书房里面,陆振华坐在太师椅里,目光一直盯着面前的一张纸。如萍和心萍端着夜宵走了进去。李副官在门口守着,见了她们两,连忙站直了身子,给她们开门。如萍跟着心萍走进去,看着陆振华,她竟觉得他全身染上了一层哀伤。
“爸爸。”
心萍把托盘放下了,轻声叫了陆振华一声。陆振华这才抬起头来,伸手去接碗,一边道:“你们都坐下吧。”
陆振华低头吃着面。他吃饭的速度很快,如萍自己刚夹了两筷子,他已经吃完了一碗。如萍没什么胃口,抬起头来看着陆振华:“爸爸,是不是外面的情况很不好?”
陆振华坐直了身子,端过了第二碗面,应了一声:“北平都戒严了。我们家和金府,哼,那可是当贼一样地防着呢。”
“那总统府呢?”
心萍追问道。
“总统并不在总统府。现在的一切事宜,都是白雄起一个人。”
陆振华的手不自主地摸着那杆枪,“他向总统建议,调了安徽南京那边的兵过去山东,却是夹道欢迎倭寇们进北平。今天下午倭寇就进了北平了!我的兵,全被堵在了城外,竟拿大炮对准的。”
如萍的筷子啪的一声掉到了地上:“可是金总理昨天早上才过来找的您啊。您和金家平常也有往来,昨天压根儿没有调兵的迹象,白雄起是怎么知道的呢!”

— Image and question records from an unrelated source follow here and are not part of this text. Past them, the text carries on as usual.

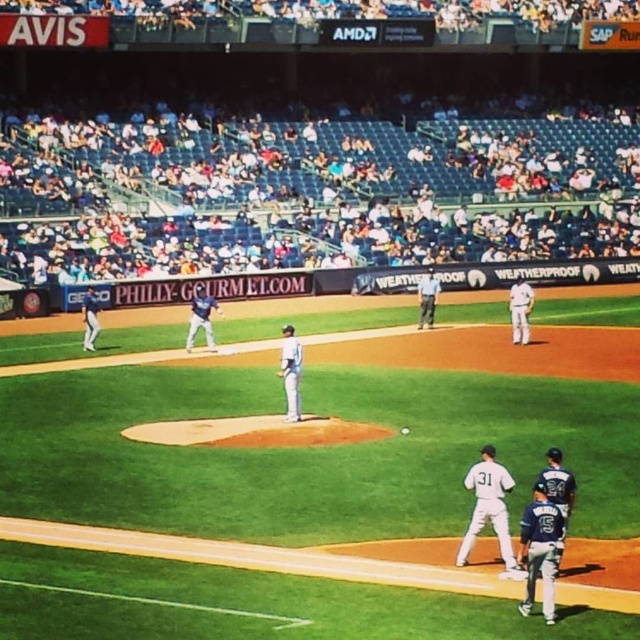
You are a photographer at the baseball game and want to capture a photo of the white matte baseball player at lower right and the white matte uniform at lower right. Based on their positions, which one should you focus on first to ensure they are both in the frame?

You should focus on the white matte baseball player at lower right first because the white matte uniform at lower right is to the right of it, so adjusting the frame to include the player will naturally include the uniform as well.

You are a photographer taking a picture of the baseball game. You need to ensure that both the white matte uniform at lower right and the blue uniform at center are clearly visible in the frame. Based on their heights, which uniform might require you to adjust your camera angle to avoid being blocked by the other?

The white matte uniform at lower right is shorter than the blue uniform at center, so you might need to lower your camera angle to ensure the shorter uniform isn

You are a photographer at the stadium and want to capture a photo where both the white matte uniform at center and the blue uniform at center are clearly visible. Based on their sizes, which uniform might appear smaller in the photo?

The white matte uniform at center is thinner than the blue uniform at center, so it might appear smaller in the photo.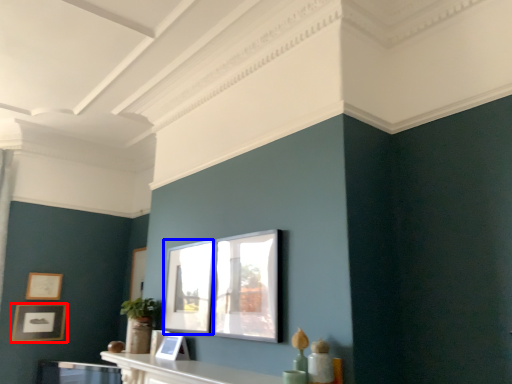
Question: Among these objects, which one is nearest to the camera, picture frame (highlighted by a red box) or window (highlighted by a blue box)?

Choices:
 (A) picture frame
 (B) window

Answer: (B)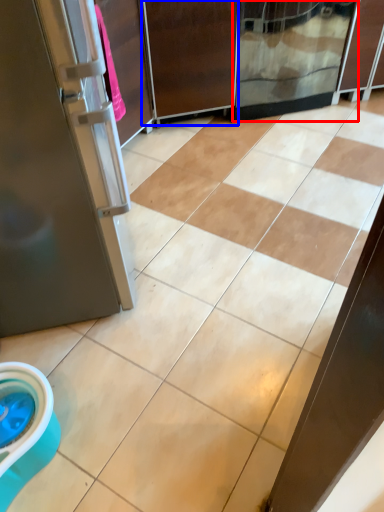
Question: Which point is closer to the camera, screen door (highlighted by a red box) or screen door (highlighted by a blue box)?

Choices:
 (A) screen door
 (B) screen door

Answer: (B)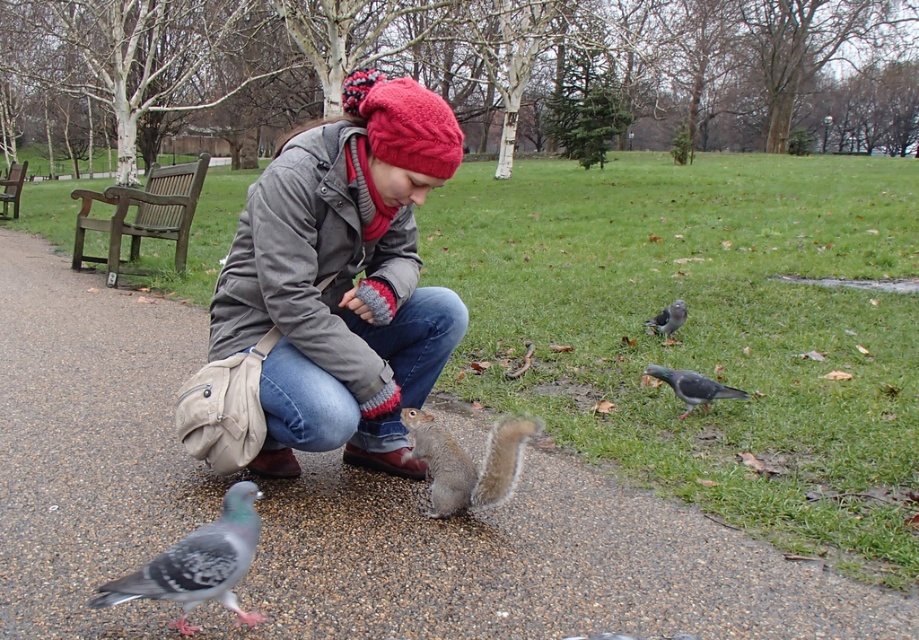
Question: Does gravel path at center have a greater width compared to speckled gray pigeon at lower left?

Choices:
 (A) yes
 (B) no

Answer: (A)

Question: Based on their relative distances, which object is nearer to the brown wooden bench at left?

Choices:
 (A) gray furry squirrel at center
 (B) knitted woolen hat at center
 (C) gray speckled pigeon at lower right
 (D) gravel path at center

Answer: (B)

Question: Which point appears farthest from the camera in this image?

Choices:
 (A) (13, 164)
 (B) (672, 305)

Answer: (A)

Question: Is gravel path at center to the left of gray furry squirrel at center from the viewer's perspective?

Choices:
 (A) yes
 (B) no

Answer: (A)

Question: Which object is positioned closest to the gray speckled pigeon at right?

Choices:
 (A) gray speckled pigeon at lower right
 (B) gray furry squirrel at center

Answer: (A)

Question: Is speckled gray pigeon at lower left wider than wooden bench at left?

Choices:
 (A) no
 (B) yes

Answer: (A)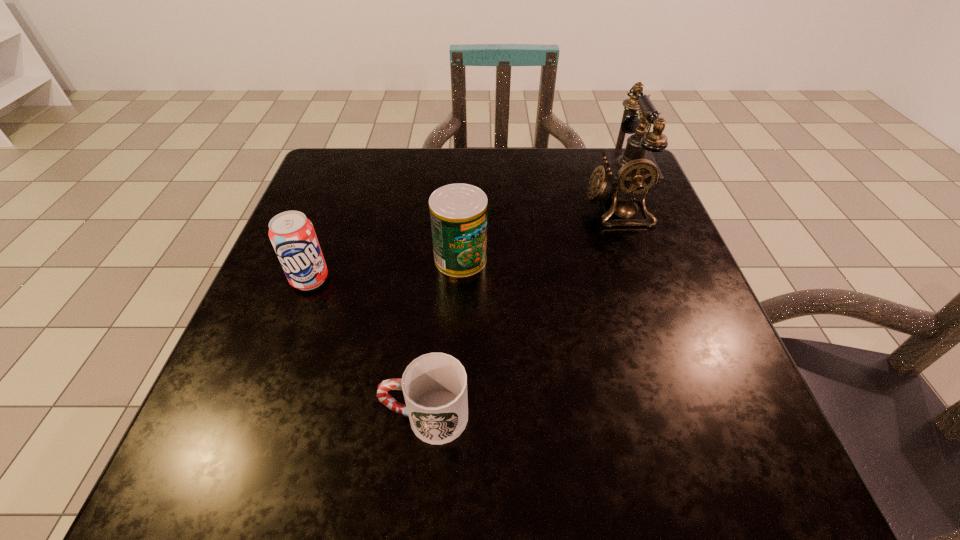
Where is `free space between the leftmost object and the shortest object`? The width and height of the screenshot is (960, 540). free space between the leftmost object and the shortest object is located at coordinates (368, 348).

Select which object is the third closest to the leftmost object. Please provide its 2D coordinates. Your answer should be formatted as a tuple, i.e. [(x, y)], where the tuple contains the x and y coordinates of a point satisfying the conditions above.

[(628, 176)]

Locate an element on the screen. This screenshot has width=960, height=540. object that is the closest to the cup is located at coordinates (458, 212).

Locate an element on the screen. Image resolution: width=960 pixels, height=540 pixels. free space in the image that satisfies the following two spatial constraints: 1. on the handle side of the cup; 2. on the back side of the can is located at coordinates (441, 259).

Where is `vacant position in the image that satisfies the following two spatial constraints: 1. on the rotary dial of the rightmost object; 2. on the front side of the soda can`? vacant position in the image that satisfies the following two spatial constraints: 1. on the rotary dial of the rightmost object; 2. on the front side of the soda can is located at coordinates (641, 279).

Find the location of a particular element. vacant space that satisfies the following two spatial constraints: 1. on the handle side of the shortest object; 2. on the front side of the leftmost object is located at coordinates (439, 279).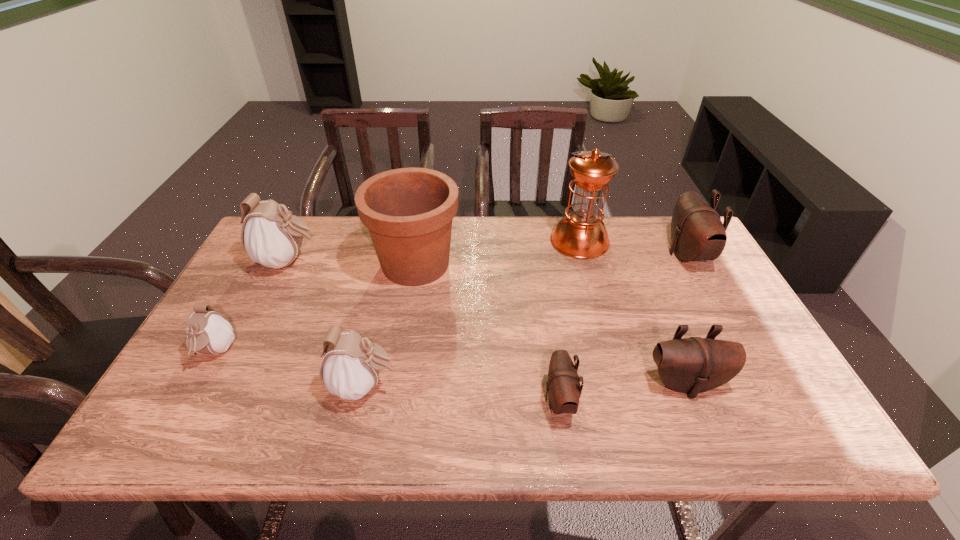
Locate an element on the screen. The image size is (960, 540). vacant space that satisfies the following two spatial constraints: 1. on the front-facing side of the flowerpot; 2. on the left side of the farthest white pouch is located at coordinates (288, 264).

Find the location of a particular element. Image resolution: width=960 pixels, height=540 pixels. vacant position in the image that satisfies the following two spatial constraints: 1. with the flap open on the second brown pouch from left to right; 2. with the flap open on the fifth object from left to right is located at coordinates (692, 400).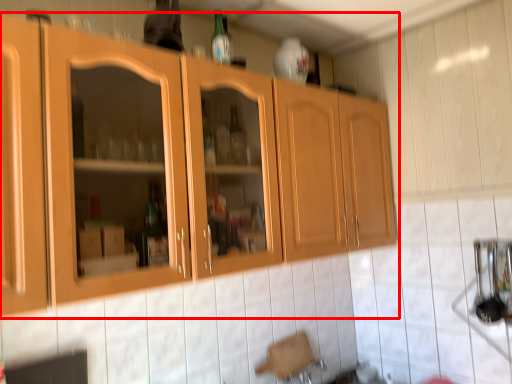
Question: From the image's perspective, where is cabinetry (annotated by the red box) located relative to bottle?

Choices:
 (A) above
 (B) below

Answer: (B)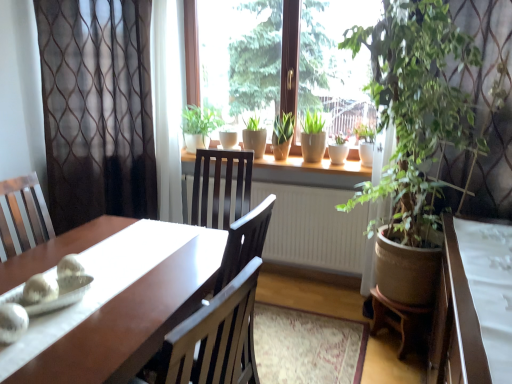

与此同时,金铨坐在大厅里的沙发上,面色凝重。金太太也坐在一侧。其他的人都围坐在一起,却没有一个人开口。忽听有人回报:“七少爷回来了。”
“爸,到底怎么回事?怎么您会被撤职了。”
金燕西大踏步地进来,一脸的焦急,“爸,我在白家听说了这事,真是吓了我一跳。好好的,怎么突然发生了这事。”
金铨抬起头来:“你刚才说你在哪里,和谁在一起?”
金燕西回答道:“白秀珠啊。不是您让我给她赔罪的吗?我昨天去了,她嫂嫂让我今天一定要过去吃饭,说是有话跟我说。”
“你在白家碰到白雄起了?”
金太太突然开了口。
“是啊。昨天去的时候,秀珠的哥哥正要出门,说是要来拜访父亲,我说父亲去了陆家,想是有要事。他就说改日再登门。”
金燕西一头雾水,“怎么了吗?”
金铨腾地一下站了起来,啪的一声,他一巴掌扇了过去:“孽障!我怎么就养了你这个不长脑子的孽障!”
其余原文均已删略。